EXTRACT:
---+---

Sunday, 4 October 2015

Rabindra Sarobar Regulars Protest Tree Felling

Prabuddha NeogiKolkata: A section of morning walkers at Rabindra Sarobar, protested the felling of a tree at the Lions Safari Park inside the lake’s premises, today early morning. They also observed a sit-in demonstration near the gates of the Park and were joined by people from other parts of the city.


Protesters at the sit-in programme
Sudip Ghosh, bird photographer and a regular at the Sarobar, told WPC: “I spotted a dahuk family adjacent to where the tree stood and alerted the Park’s authorities on 28 September. A day later I found the tree hacked down to the stump and the birds vanished. Several migratory birds, including the brown breasted flycatcher, Asian brown flycatcher, and the bluethroat have been spotted in the lake. The lastnamed was the first sighing ever in the entire South Bengal this year." These birds may stop coming if their habitat is endangered, Ghosh feared, adding that he has since filed a complaint with the local police station over the tree felling.

---+---

(Stored data)
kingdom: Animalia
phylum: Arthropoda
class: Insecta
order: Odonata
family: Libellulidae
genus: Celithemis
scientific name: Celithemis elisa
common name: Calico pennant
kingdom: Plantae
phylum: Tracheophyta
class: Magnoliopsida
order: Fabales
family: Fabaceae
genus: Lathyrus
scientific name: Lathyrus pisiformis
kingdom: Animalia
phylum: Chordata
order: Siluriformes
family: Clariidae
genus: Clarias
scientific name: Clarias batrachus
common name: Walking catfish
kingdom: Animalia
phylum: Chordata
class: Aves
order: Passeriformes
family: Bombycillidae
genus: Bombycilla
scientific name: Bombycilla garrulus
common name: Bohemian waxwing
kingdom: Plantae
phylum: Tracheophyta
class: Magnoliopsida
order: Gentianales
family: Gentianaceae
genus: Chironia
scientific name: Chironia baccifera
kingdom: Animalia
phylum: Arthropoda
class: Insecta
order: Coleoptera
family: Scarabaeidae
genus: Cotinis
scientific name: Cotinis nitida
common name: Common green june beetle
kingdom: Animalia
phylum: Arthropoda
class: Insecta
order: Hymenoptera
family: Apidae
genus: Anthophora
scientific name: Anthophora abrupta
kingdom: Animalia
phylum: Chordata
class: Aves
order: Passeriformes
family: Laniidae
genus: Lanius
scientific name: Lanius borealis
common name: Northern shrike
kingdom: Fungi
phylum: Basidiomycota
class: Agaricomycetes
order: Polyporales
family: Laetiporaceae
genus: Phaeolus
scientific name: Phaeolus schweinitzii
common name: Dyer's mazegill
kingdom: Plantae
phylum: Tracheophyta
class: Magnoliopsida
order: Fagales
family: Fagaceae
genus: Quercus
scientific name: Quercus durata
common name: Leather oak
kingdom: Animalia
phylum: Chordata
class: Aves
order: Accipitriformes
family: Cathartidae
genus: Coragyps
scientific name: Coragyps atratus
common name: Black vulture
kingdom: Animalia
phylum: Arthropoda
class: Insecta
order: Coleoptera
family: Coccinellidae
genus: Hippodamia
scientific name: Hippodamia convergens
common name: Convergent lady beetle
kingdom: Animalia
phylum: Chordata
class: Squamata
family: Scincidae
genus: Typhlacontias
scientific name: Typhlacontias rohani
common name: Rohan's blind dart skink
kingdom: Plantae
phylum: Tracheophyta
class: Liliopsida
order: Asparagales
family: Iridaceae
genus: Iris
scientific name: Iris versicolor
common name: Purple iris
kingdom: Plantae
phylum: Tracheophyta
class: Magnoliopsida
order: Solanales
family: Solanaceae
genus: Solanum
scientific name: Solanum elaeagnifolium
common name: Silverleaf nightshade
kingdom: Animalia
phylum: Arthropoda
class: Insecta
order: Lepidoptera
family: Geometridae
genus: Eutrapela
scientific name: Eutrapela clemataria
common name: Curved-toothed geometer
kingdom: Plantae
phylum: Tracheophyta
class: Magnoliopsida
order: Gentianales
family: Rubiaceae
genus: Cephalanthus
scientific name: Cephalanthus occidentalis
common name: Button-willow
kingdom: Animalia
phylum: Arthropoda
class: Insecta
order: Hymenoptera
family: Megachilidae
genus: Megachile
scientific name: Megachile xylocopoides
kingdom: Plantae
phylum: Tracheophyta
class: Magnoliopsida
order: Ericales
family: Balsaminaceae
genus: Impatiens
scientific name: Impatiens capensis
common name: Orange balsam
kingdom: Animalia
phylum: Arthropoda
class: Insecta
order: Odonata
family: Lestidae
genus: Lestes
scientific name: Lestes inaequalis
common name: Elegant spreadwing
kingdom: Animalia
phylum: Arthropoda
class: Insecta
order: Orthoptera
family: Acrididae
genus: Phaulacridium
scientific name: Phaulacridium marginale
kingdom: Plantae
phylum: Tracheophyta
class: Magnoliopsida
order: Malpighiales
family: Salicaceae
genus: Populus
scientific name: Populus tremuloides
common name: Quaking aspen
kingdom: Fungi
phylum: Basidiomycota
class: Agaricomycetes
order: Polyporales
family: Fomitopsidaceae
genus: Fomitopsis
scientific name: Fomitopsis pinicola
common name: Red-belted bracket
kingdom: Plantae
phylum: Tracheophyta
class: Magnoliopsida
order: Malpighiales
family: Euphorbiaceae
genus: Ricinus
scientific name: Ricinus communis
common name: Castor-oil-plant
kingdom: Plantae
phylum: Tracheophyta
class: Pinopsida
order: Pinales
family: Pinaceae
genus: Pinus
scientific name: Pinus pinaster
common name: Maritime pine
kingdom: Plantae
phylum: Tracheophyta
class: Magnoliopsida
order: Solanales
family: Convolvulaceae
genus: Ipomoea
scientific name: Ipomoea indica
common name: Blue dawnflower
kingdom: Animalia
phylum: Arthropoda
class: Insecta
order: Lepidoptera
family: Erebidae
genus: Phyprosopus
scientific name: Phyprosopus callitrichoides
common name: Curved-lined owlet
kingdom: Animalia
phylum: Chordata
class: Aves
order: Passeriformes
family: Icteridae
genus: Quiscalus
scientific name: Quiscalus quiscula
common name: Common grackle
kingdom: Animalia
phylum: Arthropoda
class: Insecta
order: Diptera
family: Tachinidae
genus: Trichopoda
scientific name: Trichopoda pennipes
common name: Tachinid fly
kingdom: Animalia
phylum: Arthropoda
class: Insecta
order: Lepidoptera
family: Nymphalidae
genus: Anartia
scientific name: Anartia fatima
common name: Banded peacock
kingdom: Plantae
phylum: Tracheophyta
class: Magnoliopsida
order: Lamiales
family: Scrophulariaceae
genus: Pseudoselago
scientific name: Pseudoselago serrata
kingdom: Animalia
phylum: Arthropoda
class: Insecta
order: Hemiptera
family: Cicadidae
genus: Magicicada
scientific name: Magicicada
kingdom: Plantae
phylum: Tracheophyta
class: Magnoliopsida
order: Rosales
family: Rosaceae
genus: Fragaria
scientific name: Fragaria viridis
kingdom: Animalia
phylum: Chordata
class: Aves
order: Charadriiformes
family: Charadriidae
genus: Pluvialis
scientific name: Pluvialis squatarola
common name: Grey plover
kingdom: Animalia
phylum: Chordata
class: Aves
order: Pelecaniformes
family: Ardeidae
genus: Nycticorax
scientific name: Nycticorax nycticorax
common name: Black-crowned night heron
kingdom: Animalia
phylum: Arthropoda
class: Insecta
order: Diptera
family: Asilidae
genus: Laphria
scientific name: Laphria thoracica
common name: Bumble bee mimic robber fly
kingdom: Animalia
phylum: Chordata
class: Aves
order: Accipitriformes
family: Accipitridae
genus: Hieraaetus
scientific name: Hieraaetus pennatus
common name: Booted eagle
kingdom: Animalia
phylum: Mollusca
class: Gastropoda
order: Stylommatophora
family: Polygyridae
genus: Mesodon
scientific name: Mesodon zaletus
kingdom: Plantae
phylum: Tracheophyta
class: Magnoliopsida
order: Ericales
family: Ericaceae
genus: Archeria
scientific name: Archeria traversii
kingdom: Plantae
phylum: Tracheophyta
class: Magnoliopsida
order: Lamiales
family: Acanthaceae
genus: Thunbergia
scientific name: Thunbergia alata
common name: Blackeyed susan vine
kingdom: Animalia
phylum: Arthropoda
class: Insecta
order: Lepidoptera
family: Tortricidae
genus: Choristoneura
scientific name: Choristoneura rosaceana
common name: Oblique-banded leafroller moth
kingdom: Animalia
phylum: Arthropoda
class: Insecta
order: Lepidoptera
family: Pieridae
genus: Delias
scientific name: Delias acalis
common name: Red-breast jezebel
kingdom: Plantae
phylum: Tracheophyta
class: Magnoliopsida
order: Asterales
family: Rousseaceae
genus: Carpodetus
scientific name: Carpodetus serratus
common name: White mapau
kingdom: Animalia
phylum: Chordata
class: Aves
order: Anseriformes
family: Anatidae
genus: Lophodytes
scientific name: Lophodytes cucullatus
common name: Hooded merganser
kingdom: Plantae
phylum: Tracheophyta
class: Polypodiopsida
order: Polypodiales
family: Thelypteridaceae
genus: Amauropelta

---+---

EXERCISE:
Answer these questions from the report on the Rabindra Sarobar protest:
(a) Where did the protesters hold their sit-in demonstration?
(b) On what date did Sudip Ghosh alert the Park's authorities about the dahuk family?
(c) With whom has Ghosh filed a complaint over the tree felling?
The stored data is not needed for this exercise.

RESPONSE TO THE EXERCISE:
(a) Near the gates of the Lions Safari Park.
(b) On 28 September.
(c) With the local police station.